Policjanci oniemieli. "Dzień dobry, jestem poszukiwany"
"Dzień dobry, jestem poszukiwany" - tymi słowami zwrócił się do dyżurnego piaseczyńskiej komendy mężczyzna, który stawił się w jednostce. Okazało się, że 42-latek mówi prawdę, chociaż nie była to jedyna rzecz, którą miał na sumieniu.
Do niecodziennej sytuacji doszło w minionym tygodniu w piaseczyńskiej komendzie (Mazowieckie).
- Do oficera dyżurnego zgłosił się mężczyzna z plecakiem, który rozmowę z nim rozpoczął od słów: "Dzień dobry, jestem poszukiwany" - mówi st. asp. Magdalena Gąsowska, rzecznik prasowa Komendy Powiatowej Policji w Piasecznie.
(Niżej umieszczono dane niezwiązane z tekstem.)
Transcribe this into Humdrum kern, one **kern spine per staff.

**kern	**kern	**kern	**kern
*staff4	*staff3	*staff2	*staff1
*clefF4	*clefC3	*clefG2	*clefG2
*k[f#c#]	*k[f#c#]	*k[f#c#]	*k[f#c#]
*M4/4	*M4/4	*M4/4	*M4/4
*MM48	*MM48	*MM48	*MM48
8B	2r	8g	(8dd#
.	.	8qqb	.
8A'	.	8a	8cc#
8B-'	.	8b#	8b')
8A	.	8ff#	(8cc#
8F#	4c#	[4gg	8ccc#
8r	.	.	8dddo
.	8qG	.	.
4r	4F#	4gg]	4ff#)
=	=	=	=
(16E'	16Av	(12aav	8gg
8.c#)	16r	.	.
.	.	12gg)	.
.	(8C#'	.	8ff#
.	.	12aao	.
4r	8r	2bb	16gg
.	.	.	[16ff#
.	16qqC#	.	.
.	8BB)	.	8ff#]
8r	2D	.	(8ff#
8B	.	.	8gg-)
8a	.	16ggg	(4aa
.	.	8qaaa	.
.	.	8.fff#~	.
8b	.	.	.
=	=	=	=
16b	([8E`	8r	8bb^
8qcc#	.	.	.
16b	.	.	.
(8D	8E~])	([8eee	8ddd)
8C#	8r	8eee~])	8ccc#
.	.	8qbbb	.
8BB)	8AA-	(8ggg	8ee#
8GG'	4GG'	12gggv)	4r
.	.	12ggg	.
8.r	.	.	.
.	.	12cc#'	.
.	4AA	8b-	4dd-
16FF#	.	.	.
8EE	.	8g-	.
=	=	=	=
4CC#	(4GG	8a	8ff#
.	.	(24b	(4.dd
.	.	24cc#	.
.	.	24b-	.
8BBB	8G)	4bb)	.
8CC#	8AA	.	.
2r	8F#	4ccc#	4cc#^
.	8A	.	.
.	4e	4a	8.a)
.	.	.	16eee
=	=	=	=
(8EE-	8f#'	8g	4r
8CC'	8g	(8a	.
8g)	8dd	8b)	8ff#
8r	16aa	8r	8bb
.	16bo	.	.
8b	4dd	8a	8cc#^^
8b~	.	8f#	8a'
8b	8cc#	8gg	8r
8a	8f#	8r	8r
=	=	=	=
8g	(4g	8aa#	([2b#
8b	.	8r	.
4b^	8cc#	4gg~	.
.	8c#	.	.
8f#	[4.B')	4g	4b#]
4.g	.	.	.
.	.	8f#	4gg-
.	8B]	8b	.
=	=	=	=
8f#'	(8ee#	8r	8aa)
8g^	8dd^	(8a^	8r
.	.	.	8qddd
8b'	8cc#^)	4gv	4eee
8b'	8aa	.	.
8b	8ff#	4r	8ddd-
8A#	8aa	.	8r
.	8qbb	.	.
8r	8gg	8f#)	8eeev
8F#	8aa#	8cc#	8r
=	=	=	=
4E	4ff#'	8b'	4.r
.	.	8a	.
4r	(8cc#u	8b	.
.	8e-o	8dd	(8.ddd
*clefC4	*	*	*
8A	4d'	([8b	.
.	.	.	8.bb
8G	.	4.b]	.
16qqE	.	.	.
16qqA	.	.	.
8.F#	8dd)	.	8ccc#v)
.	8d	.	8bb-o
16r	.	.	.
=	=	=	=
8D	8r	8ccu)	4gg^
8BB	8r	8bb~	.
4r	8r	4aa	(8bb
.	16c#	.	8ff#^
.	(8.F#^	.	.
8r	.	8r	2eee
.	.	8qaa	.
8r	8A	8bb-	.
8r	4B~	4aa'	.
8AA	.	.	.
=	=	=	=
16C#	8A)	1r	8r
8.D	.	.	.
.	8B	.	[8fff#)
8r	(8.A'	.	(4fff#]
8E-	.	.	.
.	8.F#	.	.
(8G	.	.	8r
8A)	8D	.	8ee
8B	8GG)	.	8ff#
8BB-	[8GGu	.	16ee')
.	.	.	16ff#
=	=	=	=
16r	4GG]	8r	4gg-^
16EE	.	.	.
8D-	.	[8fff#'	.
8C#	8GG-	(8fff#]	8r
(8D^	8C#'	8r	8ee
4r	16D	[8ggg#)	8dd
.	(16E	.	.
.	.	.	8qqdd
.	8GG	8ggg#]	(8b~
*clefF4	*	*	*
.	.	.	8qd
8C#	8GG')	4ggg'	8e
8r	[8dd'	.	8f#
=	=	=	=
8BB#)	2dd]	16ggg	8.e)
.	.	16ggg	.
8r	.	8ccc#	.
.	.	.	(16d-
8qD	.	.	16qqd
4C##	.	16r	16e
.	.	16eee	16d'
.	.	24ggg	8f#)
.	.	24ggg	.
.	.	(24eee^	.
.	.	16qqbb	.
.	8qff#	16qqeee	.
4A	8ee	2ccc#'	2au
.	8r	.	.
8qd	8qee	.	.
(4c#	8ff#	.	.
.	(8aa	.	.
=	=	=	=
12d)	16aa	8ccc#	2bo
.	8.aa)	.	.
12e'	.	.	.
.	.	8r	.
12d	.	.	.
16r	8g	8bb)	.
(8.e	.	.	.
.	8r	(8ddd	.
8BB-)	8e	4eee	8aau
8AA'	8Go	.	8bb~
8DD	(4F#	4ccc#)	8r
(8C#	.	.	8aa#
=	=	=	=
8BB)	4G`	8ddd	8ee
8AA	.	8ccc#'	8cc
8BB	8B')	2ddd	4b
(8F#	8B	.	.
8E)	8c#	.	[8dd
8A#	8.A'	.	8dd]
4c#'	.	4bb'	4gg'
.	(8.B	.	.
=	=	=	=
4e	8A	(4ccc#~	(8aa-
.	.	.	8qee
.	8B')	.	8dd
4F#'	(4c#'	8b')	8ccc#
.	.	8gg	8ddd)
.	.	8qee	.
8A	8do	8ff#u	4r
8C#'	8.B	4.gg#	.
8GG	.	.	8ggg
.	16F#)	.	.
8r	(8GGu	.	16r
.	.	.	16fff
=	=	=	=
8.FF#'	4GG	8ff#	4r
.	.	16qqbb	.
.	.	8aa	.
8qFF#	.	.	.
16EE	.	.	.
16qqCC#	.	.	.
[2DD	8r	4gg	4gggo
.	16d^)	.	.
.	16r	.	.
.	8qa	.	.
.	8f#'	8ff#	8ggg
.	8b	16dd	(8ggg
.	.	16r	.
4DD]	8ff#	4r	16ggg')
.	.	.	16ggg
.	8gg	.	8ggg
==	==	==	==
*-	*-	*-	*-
Słysząc takie rewelacje, policjantowi nie pozostało nic innego, jak sprawdzić w systemie informacyjnym, czy stojący przed nim 42-latek mówi prawdę. - Jak się okazało, mężczyzna był poszukiwany na podstawie nakazu doprowadzenia wydanego przez Sąd Rejonowy w Ciechanowie w celu odbycia kary pozbawienia wolności w wymiarze 3 dni za kradzież, której dokonał w 2022 roku - dodaje Gąsowska.
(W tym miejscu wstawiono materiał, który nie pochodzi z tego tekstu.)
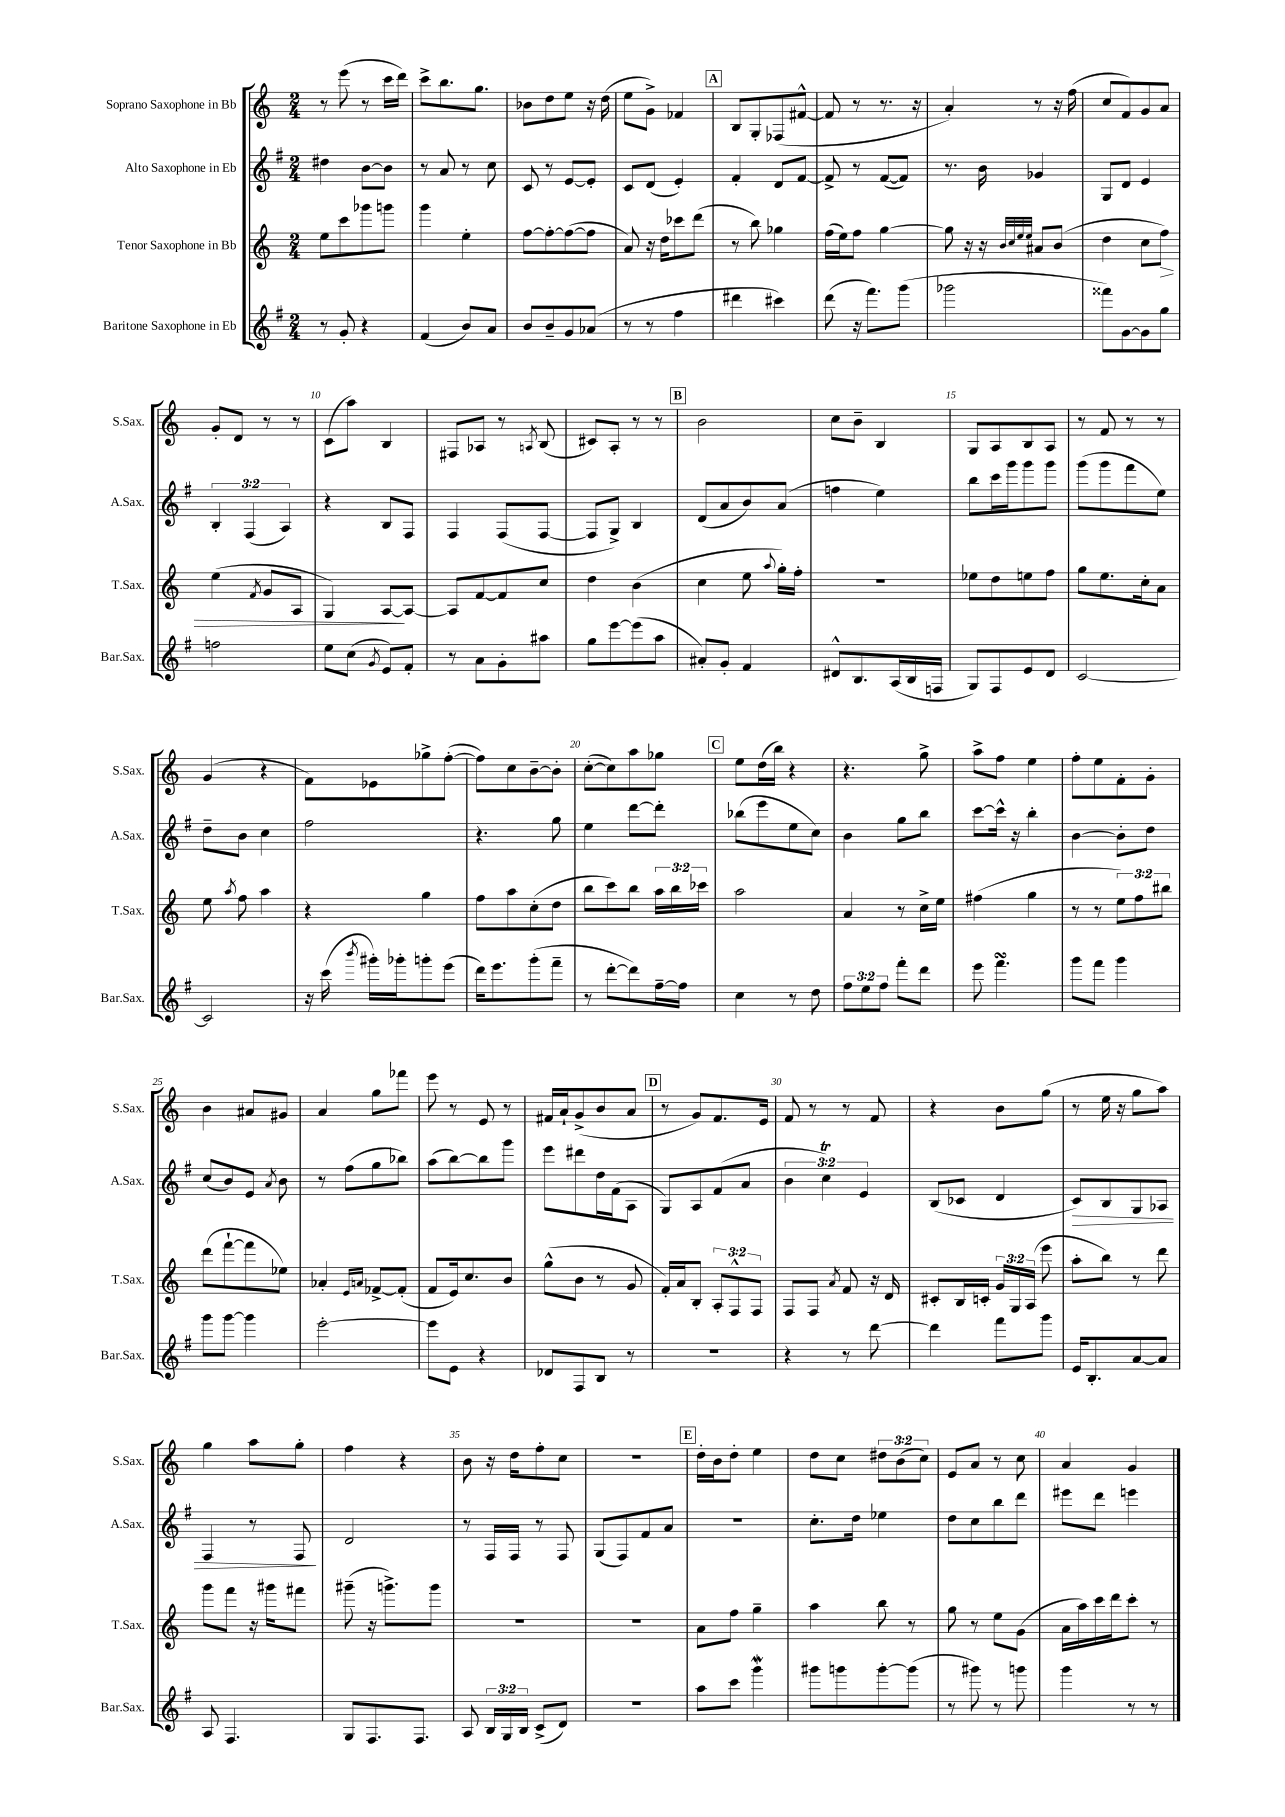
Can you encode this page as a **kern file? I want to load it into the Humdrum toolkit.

**kern	**kern	**dynam	**kern	**dynam	**kern
*part4	*part3	*part3	*part2	*part2	*part1
*staff4	*staff3	*staff3	*staff2	*staff2	*staff1
*I"Baritone Saxophone in Eb	*I"Tenor Saxophone in Bb	*	*I"Alto Saxophone in Eb	*	*I"Soprano Saxophone in Bb
*I'Bar.Sax.	*I'T.Sax.	*	*I'A.Sax.	*	*I'S.Sax.
*clefG2	*clefG2	*	*clefG2	*	*clefG2
*k[f#]	*k[]	*	*k[f#]	*	*k[]
*M2/4	*M2/4	*	*M2/4	*	*M2/4
=1	=1	=1	=1	=1	=1
8r	8ee\L	.	4dd#X\	.	8r
8g'/	8ccc\	.	.	.	(8eee\
4r	8ggg-X\	.	[8b\L	.	8r
.	8gggn\J	.	8b\J]	.	16ccc\LL
.	.	.	.	.	16ddd\JJ)
=2	=2	=2	=2	=2	=2
(4f#/	4ggg\	.	8r	.	8ccc^\L
.	.	.	8a/	.	8.bb\
8b/L)	4ee'\	.	8r	.	.
.	.	.	.	.	8.gg\J
8a/J	.	.	8cc\	.	.
=3	=3	=3	=3	=3	=3
8b/L	[8ff\L	.	8c/	.	8b-X\L
8b~/	8ff'\_	.	8r	.	8dd\
8g/	(8ff\_	.	[8e/L	.	8ee\J
(8a-X/J	8ff\J]	.	8e'/J]	.	16r
.	.	.	.	.	(16dd\
=4	=4	=4	=4	=4	=4
8r	8a/)	.	8c/L	.	8ee\L
8r	16r	.	(8d/J	.	8g^\J)
.	16dd\KL	.	.	.	.
4ff#\	8ccc-X\	.	4e'/)	.	4f-X/
.	(8ddd\J	.	.	.	.
!!LO:REH:place=s1:t=A
=5	=5	=5	=5	=5	=5
4ddd#X\	8r	.	4f#'/	.	8B/L
.	8bb\)	.	.	.	8G'/
4ccc#X\)	4gg-X\	.	8d/L	.	(8F-X/
.	.	.	[8f#/J	.	[8f#X^^/J
=6	=6	=6	=6	=6	=6
(8ddd\	(16ff\LL	.	8f#^/]	.	8f#/]
.	16ee\J)	.	.	.	.
16r	8ff\J	.	8r	.	8r
8.fff#\L)	.	.	.	.	.
.	[4gg\	.	([8f#/L	.	8.r
(8ggg\J	.	.	8f#/J])	.	.
.	.	.	.	.	16r
=7	=7	=7	=7	=7	=7
2ggg-X\	8gg\]	.	8.r	.	4a'/)
.	16r	.	.	.	.
.	16r	.	16b\	.	.
.	32qqb/LLL	.	.	.	.
.	32qqcc/	.	.	.	.
.	32qqee/	.	.	.	.
.	32qqee/JJJ	.	.	.	.
.	8a#X/L	.	4g-X/	.	8r
.	(8b/J	.	.	.	16r
.	.	.	.	.	(16ff\
=8	=8	=8	=8	=8	=8
8fff##X\L)	4dd\	.	8G/L	.	8cc/L
[8g\	.	.	8d/J	.	8f/)
8g\]	8cc\L	.	4e/	.	8g/
!	!	!LO:HP:b	!	!	!
8gg\J	8ff\J)	>	.	.	8a/J
!!LO:LB:g=z
=9	=9	=9	=9	=9	=9
2ffn\	(4ee\	.	6B'/	.	8g'/L
.	.	.	.	.	8d/J
.	.	.	(6F#/	.	.
.	8qf/	.	.	.	.
.	8g/L	.	.	.	8r
.	.	.	6A/)	.	.
.	8A/J	.	.	.	8r
=10	=10	=10	=10	=10	=10
8ee\L	4G/)	.	4r	.	(8c\L
(8cc\J	.	.	.	.	8aa\J)
8qg/	.	.	.	.	.
8e/L)	[8A/L	.	8B/L	.	4B/
8f#'/J	8A/J_	]	8F#/J	.	.
=11	=11	=11	=11	=11	=11
8r	8A/L]	.	4F#/	.	8F#X/L
8a\L	[8f/	.	.	.	8A-X/J
8g'\	8f/]	.	(8F#/L	.	8r
.	.	.	.	.	8qAn/
8aa#X\J	8cc/J	.	[8F#/J	.	(8B/
=12	=12	=12	=12	=12	=12
8gg\L	4dd\	.	8F#/L]	.	8c#X/L)
[8eee\	.	.	8G^/J)	.	8A'/J
(8eee\]	(4b\	.	4B/	.	8r
8aa\J	.	.	.	.	8r
!!LO:REH:place=s1:t=B
=13	=13	=13	=13	=13	=13
8a#X'/L)	4cc\	.	(8d/L	.	2b\
8g'/J	.	.	8a/	.	.
4f#/	8ee\	.	8b/)	.	.
.	8qqaa/	.	.	.	.
.	16gg'\LL)	.	(8a/J	.	.
.	16ff'\JJ	.	.	.	.
=14	=14	=14	=14	=14	=14
8d#X^^/L	2r	.	4ffn\	.	8cc\L
8.B/	.	.	.	.	8b~\J
.	.	.	4ee\)	.	4B/
(16A/L	.	.	.	.	.
16B/	.	.	.	.	.
16Fn/JJ	.	.	.	.	.
=15	=15	=15	=15	=15	=15
8G/L)	8ee-X\L	.	8bb\L	.	8G/L
8F#/	8dd\	.	16ccc\L	.	8A/
.	.	.	16ggg\J	.	.
8e/	8een\	.	8ggg\	.	8B/
8d/J	8ff\J	.	8ggg\J	.	8A/J
=16	=16	=16	=16	=16	=16
[2c/	8gg\L	.	(8ggg\L	.	8r
.	8.ee\	.	8ggg\	.	8f/
.	.	.	8fff#\	.	8r
.	16cc'\k	.	.	.	.
.	8a\J	.	8ee\J)	.	8r
!!LO:LB:g=z
=17	=17	=17	=17	=17	=17
2c/]	8ee\	.	8dd~\L	.	(4g/
.	8qaa/	.	.	.	.
.	8ff\	.	8b\J	.	.
.	4aa\	.	4cc\	.	4r
=18	=18	=18	=18	=18	=18
16r	4r	.	2ff#\	.	8f\L)
(16ccc\	.	.	.	.	.
8qbbb/	.	.	.	.	.
16ggg#X'\LL)	.	.	.	.	8e-X\
16ggg-X'\J	.	.	.	.	.
8gggn'\	4gg\	.	.	.	8gg-X^\
(8eee\J	.	.	.	.	([8ff'\J
=19	=19	=19	=19	=19	=19
16ddd\KL)	8ff\L	.	4.r	.	8ff\L])
8.eee\	.	.	.	.	.
.	8aa\	.	.	.	8cc\
(8ggg'\	(8cc'\	.	.	.	[8b~\
8fff#~\J	8dd\J	.	8gg\	.	8b'\J]
=20	=20	=20	=20	=20	=20
8r	8bb\L	.	4ee\	.	([8cc'\L
[8ddd'\L	8ccc\)	.	.	.	8cc\])
8ddd\])	8bb\J	.	[8ddd\L	.	8aa\
[16ff#~\L	24aa\LL	.	8ddd'\J]	.	8gg-X\J
.	24bb\	.	.	.	.
16ff#\JJ]	.	.	.	.	.
.	24ccc-X\JJ	.	.	.	.
!!LO:REH:place=s1:t=C
=21	=21	=21	=21	=21	=21
4cc\	2aa\	.	(8bb-X\L	.	8ee\L
.	.	.	8eee\	.	(16dd\L
.	.	.	.	.	16bb\JJ)
8r	.	.	8ee\	.	4r
8dd\	.	.	8cc\J)	.	.
=22	=22	=22	=22	=22	=22
12ff#\L	4a/	.	4b\	.	4.r
12ee\	.	.	.	.	.
12ff#\J	.	.	.	.	.
8fff#'\L	8r	.	8gg\L	.	.
8ddd\J	16cc^\LL	.	8bb\J	.	8gg^\
.	16ee\JJ	.	.	.	.
=23	=23	=23	=23	=23	=23
8eee\	(4ff#X\	.	[8ccc\L	.	8aa^\L
4.fff#sSsS\	.	.	16ccc^^\Jk]	.	8ff\J
.	.	.	16r	.	.
.	4gg\	.	4bb'\	.	4ee\
=24	=24	=24	=24	=24	=24
8ggg\L	8r	.	[4b\	.	8ff'\L
8fff#\J	8r	.	.	.	8ee\
4ggg\	12ee\L)	.	8b'\L]	.	8f'\
.	12ff\	.	.	.	.
.	.	.	8dd\J	.	8g'\J
.	12bb#X\J	.	.	.	.
!!LO:LB:g=z
=25	=25	=25	=25	=25	=25
8ggg\L	(8ddd\L	.	(8cc/L	.	4b\
[8ggg\J	[8fff`\	.	8b/)	.	.
4ggg\]	8fff\]	.	8e/J	.	8a#X/L
.	.	.	8qa/	.	.
.	8ee-X\J)	.	8b\	.	8g#X/J
=26	=26	=26	=26	=26	=26
[2eee'\	4a-X'/	.	8r	.	4a/
.	.	.	(8ff#\L	.	.
.	16qqe/LL	.	.	.	.
.	16qqan/JJ	.	.	.	.
.	[8f-X^/L	.	8gg\	.	8gg\L
.	(8f-'/J]	.	8bb-X\J)	.	8fff-X\J
=27	=27	=27	=27	=27	=27
8eee\L]	8f/L	.	(8aa\L	.	8eee\
8e\J	16e/k)	.	[8bb\)	.	8r
.	8.cc/	.	.	.	.
4r	.	.	8bb\]	.	8e/
.	8b/J	.	8ggg\J	.	8r
=28	=28	=28	=28	=28	=28
8d-X/L	(8gg^^\L	.	8eee\L	.	16f#X/LL
.	.	.	.	.	16a`/J
8F#/	8b\J	.	8ddd#X\	.	(8g^/
8B/J	8r	.	16dd\L	.	8b/
.	.	.	(16f#\J	.	.
8r	8g/	.	8A\J	.	8a/J
!!LO:REH:place=s1:t=D
=29	=29	=29	=29	=29	=29
2r	16f'/LL)	.	8G/L)	.	8r
.	16a/J	.	.	.	.
.	8B'/J	.	8A/	.	8g/L)
.	12A'/L	.	(8f#/	.	8.f/
.	12F^^/	.	.	.	.
.	.	.	8a/J	.	.
.	12F/J	.	.	.	.
.	.	.	.	.	16e/Jk
=30	=30	=30	=30	=30	=30
4r	8F/L	.	6b\	.	8f/
.	8F/J	.	.	.	8r
.	.	.	6ccT\)	.	.
.	8qa/	.	.	.	.
8r	8f/	.	.	.	8r
.	.	.	6e/	.	.
[8ddd\	16r	.	.	.	8f/
.	16d/	.	.	.	.
=31	=31	=31	=31	=31	=31
4ddd\]	8c#X'/L	.	(8B/L	.	4r
.	16B/L	.	8c-X/J	.	.
.	16cn'/JJ	.	.	.	.
8fff#\L	24g/LL	.	4d/	.	8b\L
.	24G/	.	.	.	.
.	(24A/JJ	.	.	.	.
8ggg\J	8eee\	.	.	.	(8gg\J
=32	=32	=32	=32	=32	=32
!	!	!	!	!LO:HP:b	!
16e/KL	8aa'\L	.	8c/L)	>	8r
8.B'/	.	.	.	.	.
.	8bb\J)	.	8B/	.	16ee\
.	.	.	.	.	16r
[8a/	8r	.	8G/	.	8gg\L
8a/J]	8ddd\	.	8A-X/J	.	8aa\J)
!!LO:LB:g=z
=33	=33	=33	=33	=33	=33
8A/	8ggg\L	.	4F#/	.	4gg\
4.F#/	8fff\J	.	.	.	.
.	16r	.	8r	.	8aa\L
.	16ggg#X\KL	.	.	.	.
.	8fff#X\J	.	8F#/	.	8gg'\J
.	.	.	.	]	.
=34	=34	=34	=34	=34	=34
8G/L	(8ggg#X~\	.	2d/	.	4ff\
8.F#/	16r	.	.	.	.
.	8.gggn^\L)	.	.	.	.
.	.	.	.	.	4r
8.F#/J	.	.	.	.	.
.	8ggg\J	.	.	.	.
=35	=35	=35	=35	=35	=35
8A/	2r	.	8r	.	8b\
24B/LL	.	.	16F#/LL	.	16r
24G/	.	.	.	.	.
.	.	.	16F#/JJ	.	16dd\KL
24B/JJ	.	.	.	.	.
(8c^/L	.	.	8r	.	8ff'\
8d/J)	.	.	8F#/	.	8cc\J
=36	=36	=36	=36	=36	=36
2r	2r	.	(8G/L	.	2r
.	.	.	8F#/)	.	.
.	.	.	8f#/	.	.
.	.	.	8a/J	.	.
!!LO:REH:place=s1:t=E
=37	=37	=37	=37	=37	=37
8aa\L	8a\L	.	2r	.	16dd'\LL
.	.	.	.	.	16b\J
8ccc\J	8ff\J	.	.	.	8dd'\J
4gggw\	4gg~\	.	.	.	4ee\
=38	=38	=38	=38	=38	=38
8ggg#X\L	4aa\	.	8.cc'\L	.	8dd\L
8gggn\	.	.	.	.	8cc\J
.	.	.	16dd\Jk	.	.
[8ggg'\	8bb\	.	4ee-X\	.	12dd#X\L
.	.	.	.	.	(12b\
(8ggg\J]	8r	.	.	.	.
.	.	.	.	.	12cc\J)
=39	=39	=39	=39	=39	=39
8r	8gg\	.	8dd\L	.	8e/L
8ggg#X\)	8r	.	8cc\	.	8a/J
8r	8ee\L	.	8bb\	.	8r
8gggn\	(8g\J	.	8ddd\J	.	8cc\
=40	=40	=40	=40	=40	=40
4ggg\	16a\LL	.	8eee#X\L	.	4a/
.	16aa\)	.	.	.	.
.	16ccc\	.	8ddd\J	.	.
.	16ddd\J	.	.	.	.
8r	8ccc'\J	.	4eeen\	.	4g/
8r	8r	.	.	.	.
==	==	==	==	==	==
*-	*-	*-	*-	*-	*-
Dalsza część artykułu pod materiałem wideo
Na tym jednak nie koniec. Okazało się, że poszukiwany zreflektował się i zgłosił do komendy z narkotykami w kieszeni. W trakcie przeszukania funkcjonariusze znaleźli w kieszeni jego kurtki mefedron.
42-latek trafił do policyjnej celi. Następnego dnia usłyszał zarzut posiadania środków odurzających, a następnie został przewieziony do jednostki penitencjarnej, w której odbędzie zasądzoną mu karę.